Nada parece vincular ambas obras a pesar de que un espíritu inquietante dominó la sesión del sábado. «Avant la fin... vers où? (Antes del fin... ¿hacia dónde?)», encargada por la OCNE, supera la media hora configurando un espacio fuertemente emotivo. La densidad y el mordente de una sonoridad de rasgos muy personales e impecablemente trabada sirven de sostén a una obra cuyo desarrollo dibuja una dramaturgia perturbadora. Mil gestos de enorme eficacia dan fortaleza a una singularidad que se enquista en lo íntimo y sorprende por lo telúrico. Los largos y angustiosos periodos de pulso regular y la jadeante presencia de suspirantes agregados, el dramático inciso propuesto por los timbales, un lejano sentido tristanesco bajo el protagonismo melódico del fagot, la acumulación del gesto, incluso la apabullante complejidad de la sintaxis señalan que hay mucho de minucioso en una obra que reinventa una arrebatadora expresividad.

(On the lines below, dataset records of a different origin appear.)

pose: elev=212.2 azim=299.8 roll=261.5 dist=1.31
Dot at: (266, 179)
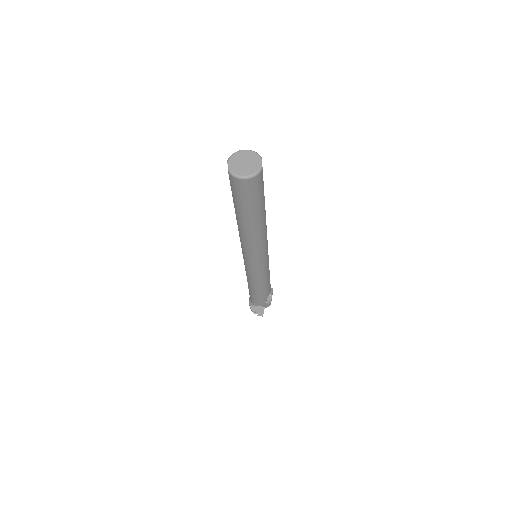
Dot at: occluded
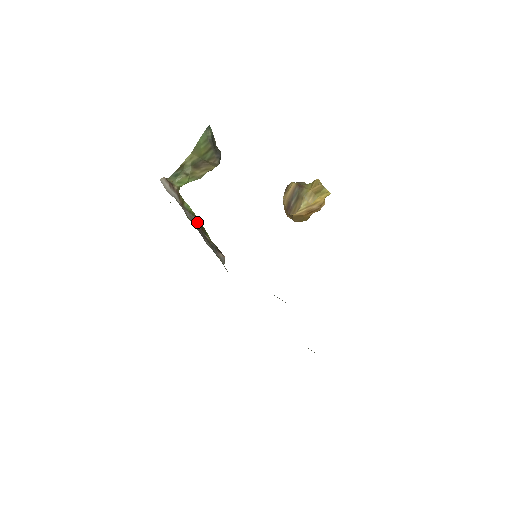
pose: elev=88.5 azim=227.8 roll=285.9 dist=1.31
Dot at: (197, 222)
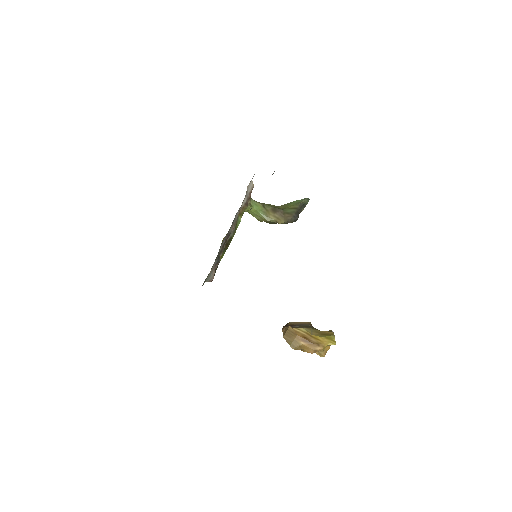
Dot at: (232, 233)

Fue una tarde de sólida calidad musical, en la que Orquesta Nacional y David Afkham se empeñaron a fondo bajo la sugerente escenificación de una iluminación diseñada para la ocasión. La semiescenificación hizo mucho por la obra de Parra y de manera explícita por la de Bartók, con culminación en el resplandor ante las riquezas del castillo. Aunque Afkham dirigía la obra por primera vez, demostró una comprensión profunda. Gesto y pensamiento en aras de un mensaje que el bajo Bálint Szabó dibujó calladamente y la mezzo Elena Zhidkova caracterizó poéticamente. La réplica de Barbazul, «y ahora no queda más que la noche», acabó por ser reveladora.